Urgent care acquisition. New Verily project. AI beats doctors.
Em-Urgent Care
I’m currently doing research for our upcoming briefing on healthcare delivery. It’s tomorrow, and you can sign up for it here.
One of the interesting things I took a look at is the rise of urgent care. If you live in a city in the US you may have noticed this, but there seem to be new urgent care clinics popping up everywhere. Even when I google map “urgent care” around our office, there are red dots everywhere. Walk-in clinics seem like the new Starbucks.
Urgent care has found solid footing by entering the sweet spot between a primary care visit (too long) and an ER visit (too expensive). This has been a pretty attractive for private equity investors. A snapshot from our platform shows they were a part of 24 deals since 2010, which is more than a quarter of all the private market transactions in that area (you can replicate this search on the platform here).
Just yesterday Warburg Pincus took a majority stake in CityMD, valuing the company at $600M. Today, Benchmark Capital (one of our top smart money investors) announced a deal into Solv Health, which manages reservations and check-ins for urgent care clinics.
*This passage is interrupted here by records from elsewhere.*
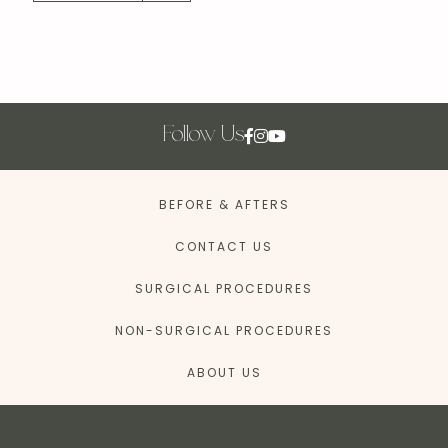
Follow Us
BEFORE & AFTERS
CONTACT US
SURGICAL PROCEDURES
NON-SURGICAL PROCEDURES
ABOUT US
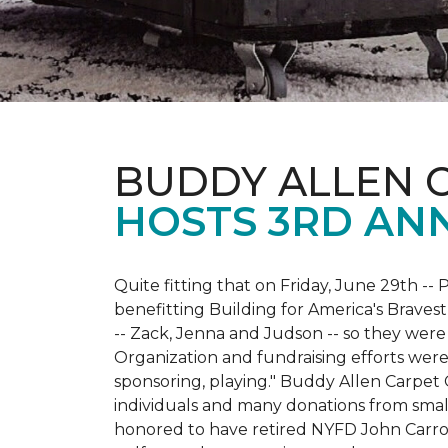
BUDDY ALLEN 
HOSTS 3RD AN
Quite fitting that on Friday, June 29th -- P
benefitting Building for America's Bravest
-- Zack, Jenna and Judson -- so they were
Organization and fundraising efforts were 
sponsoring, playing." Buddy Allen Carpet
individuals and many donations from small
honored to have retired NYFD John Carro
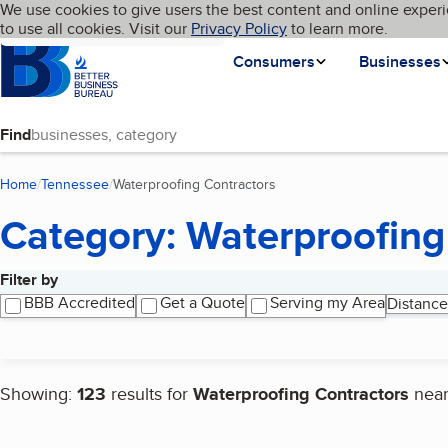
Cookies on BBB.org
We use cookies to give users the best content and online experi
My BBB
Language
to use all cookies. Visit our
Skip to main content
Privacy Policy
to learn more.
Homepage
Consumers
Businesses
Find
Home
Tennessee
Waterproofing Contractors
(current page)
Category: Waterproofing
Filter by
Search results
BBB Accredited
Get a Quote
Serving my Area
Distance
Showing:
123
results for
Waterproofing Contractors
nea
These clinics are riding the “consumerization of healthcare” wave and investors are riding along. We’ll be talking a bit more about this in tomorrow’s briefing.
Pharma goes digital
We mapped out where the largest pharmaceutical companies by revenue have been investing in digital health on one timeline. I won’t spoil all the surprises because you should read the full post, but interesting notes:
Merck is very active, especially through their Global Health Innovation Fund.
Grail has the most pharma investors
Some of the largest pharma companies have made no moves in digital health, can you guess which ones?